Wired explains fastText as “Facebook’s AI-driven text classification system, bag-of-tricks approach that helps machines efficiently glean information from the order in which words appear.” It’s quite a feat to use AI to understand the grammar that’s intuitive to adults. FastText uses a technique that “essentially take[s] a qualitative analysis problem and force[s] it to be quantitative through the addition of statistics,” which allows it to be “faster than traditional deep learning methods.” Best of all, fastText can work with a wide variety of languages, including German, Spanish, French and Czech.

Facebook makes some impressive claims for fastText, notes TechCrunch, saying it can be “trained on more than 1 billion words in less than 10 minutes using a standard multicore CPU” and “classify a half-million sentences among more than 300,000 categories in less than five minutes.”

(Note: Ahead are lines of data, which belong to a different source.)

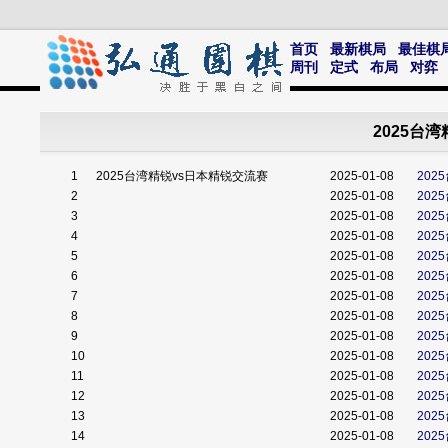
首页
最新棋局
最佳棋
周刊
定式
布局
对弈
2025台
1
2025台湾精锐vs日本精锐交流赛
2025-01-08
202
2
2025-01-08
202
3
2025-01-08
202
4
2025-01-08
202
5
2025-01-08
202
6
2025-01-08
202
7
2025-01-08
202
8
2025-01-08
202
9
2025-01-08
202
10
2025-01-08
202
11
2025-01-08
202
12
2025-01-08
202
13
2025-01-08
202
14
2025-01-08
202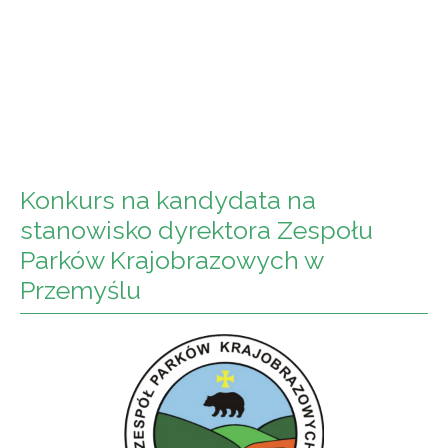
Konkurs na kandydata na
stanowisko dyrektora Zespołu
Parków Krajobrazowych w
Przemyślu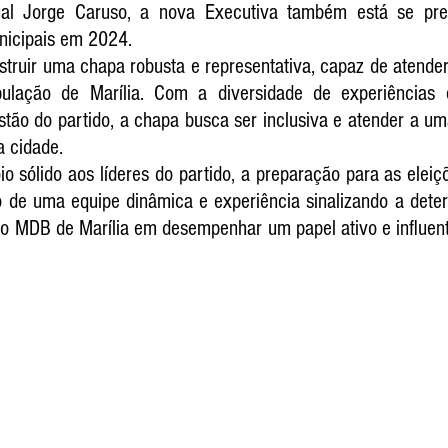
al Jorge Caruso, a nova Executiva também está se pre
nicipais em 2024. 
truir uma chapa robusta e representativa, capaz de atender
ulação de Marília. Com a diversidade de experiências 
stão do partido, a chapa busca ser inclusiva e atender a u
 cidade. 
 sólido aos líderes do partido, a preparação para as eleiçõ
de uma equipe dinâmica e experiência sinalizando a dete
o MDB de Marília em desempenhar um papel ativo e influente 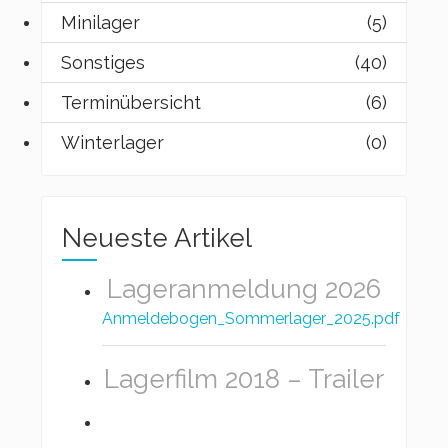
Minilager
(5)
Sonstiges
(40)
Terminübersicht
(6)
Winterlager
(0)
Neueste Artikel
Lageranmeldung 2026
Anmeldebogen_Sommerlager_2025.pdf
Lagerfilm 2018 – Trailer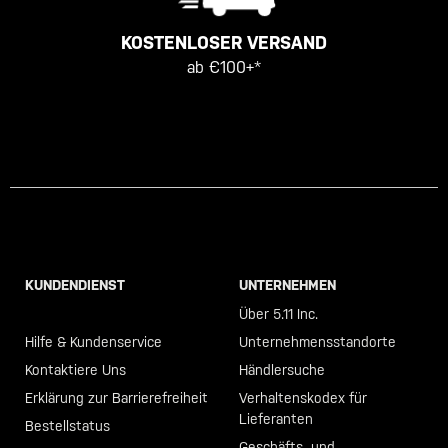
KOSTENLOSER VERSAND
ab €100+*
KUNDENDIENST
UNTERNEHMEN
Call +46 40 23 00 80
Über 5.11 Inc.
Hilfe & Kundenservice
Unternehmensstandorte
Kontaktiere Uns
Händlersuche
Erklärung zur Barrierefreiheit
Verhaltenskodex für
Lieferanten
Bestellstatus
Geschäfts- und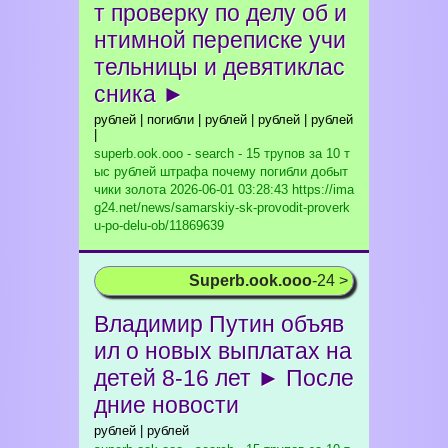
т проверку по делу об и
нтимной переписке учи
тельницы и девятиклас
сника ►
рублей | погибли | рублей | рублей | рублей
|
superb.ook.ooo - search - 15 трупов за 10 т
ыс рублей штрафа почему погибли добыт
чики золота
2026-06-01 03:28:43 https://ima
g24.net/news/samarskiy-sk-provodit-proverk
u-po-delu-ob/11869639
Superb.ook.ooo
-24 >
Владимир Путин объяв
ил о новых выплатах на
детей 8-16 лет ► После
дние новости
рублей | рублей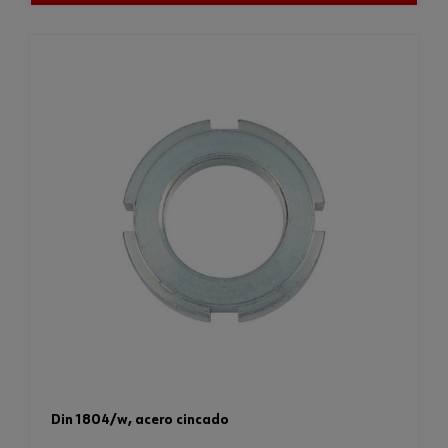
din 1804/w, acero cincado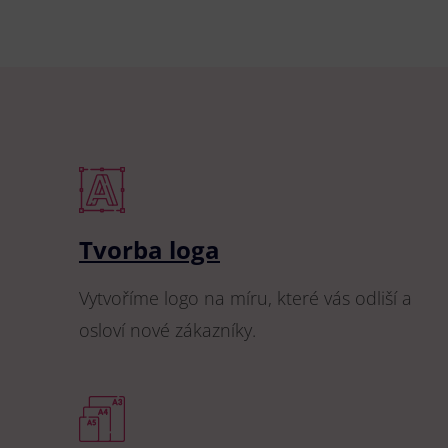
Tvorba loga
Vytvoříme logo na míru, které vás odliší a
osloví nové zákazníky.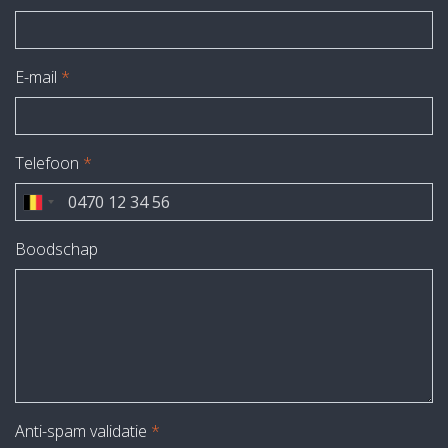
E-mail
*
Telefoon
*
Boodschap
Anti-spam validatie
*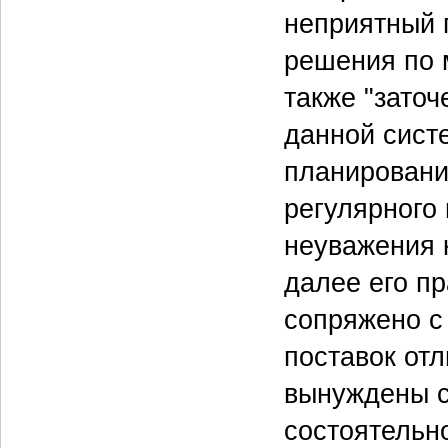
неприятный п
решения по 
также "заточ
данной сист
планировани
регулярного
неуважения к
далее его пр
сопряжено с 
поставок отл
вынуждены с
состоятельн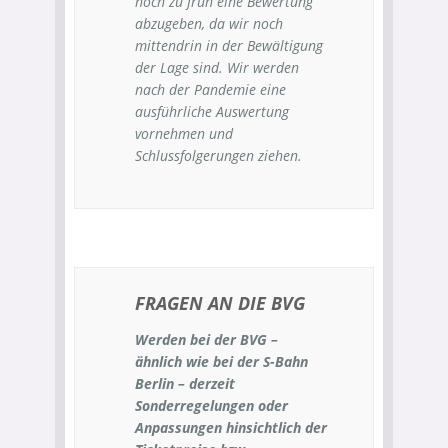
noch zu früh eine Bewertung
abzugeben, da wir noch
mittendrin in der Bewältigung
der Lage sind. Wir werden
nach der Pandemie eine
ausführliche Auswertung
vornehmen und
Schlussfolgerungen ziehen.
FRAGEN AN DIE BVG
Werden bei der BVG –
ähnlich wie bei der S-Bahn
Berlin – derzeit
Sonderregelungen oder
Anpassungen hinsichtlich der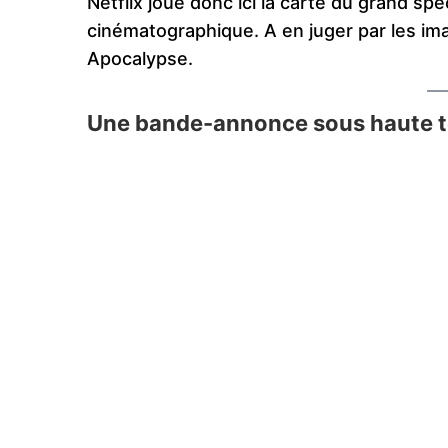
Netflix joue donc ici la carte du grand sp
cinématographique. A en juger par les ima
Apocalypse.
Une bande-annonce sous haute t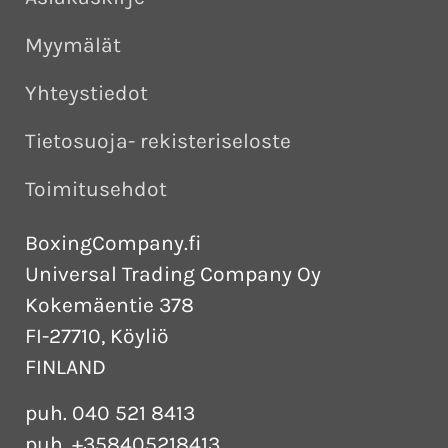
Myymälät
Yhteystiedot
Tietosuoja- rekisteriseloste
Toimitusehdot
BoxingCompany.fi
Universal Trading Company Oy
Kokemäentie 378
FI-27710, Köyliö
FINLAND
puh. 040 521 8413
puh. +358405218413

According to Wired, Facebook has suggested that developers might use fastText to block spam, as well as “power search engines and autocomplete fields.” Recommendation engines could also benefit from fastText. In addition to open-sourcing fastText, Facebook has made several AI projects available to the public, including a tool for spotting code bugs and “designs for AI-optimized hardware.” Google, Microsoft, Baidu, Amazon and Yahoo have all open-sourced some of their artificial intelligence technologies.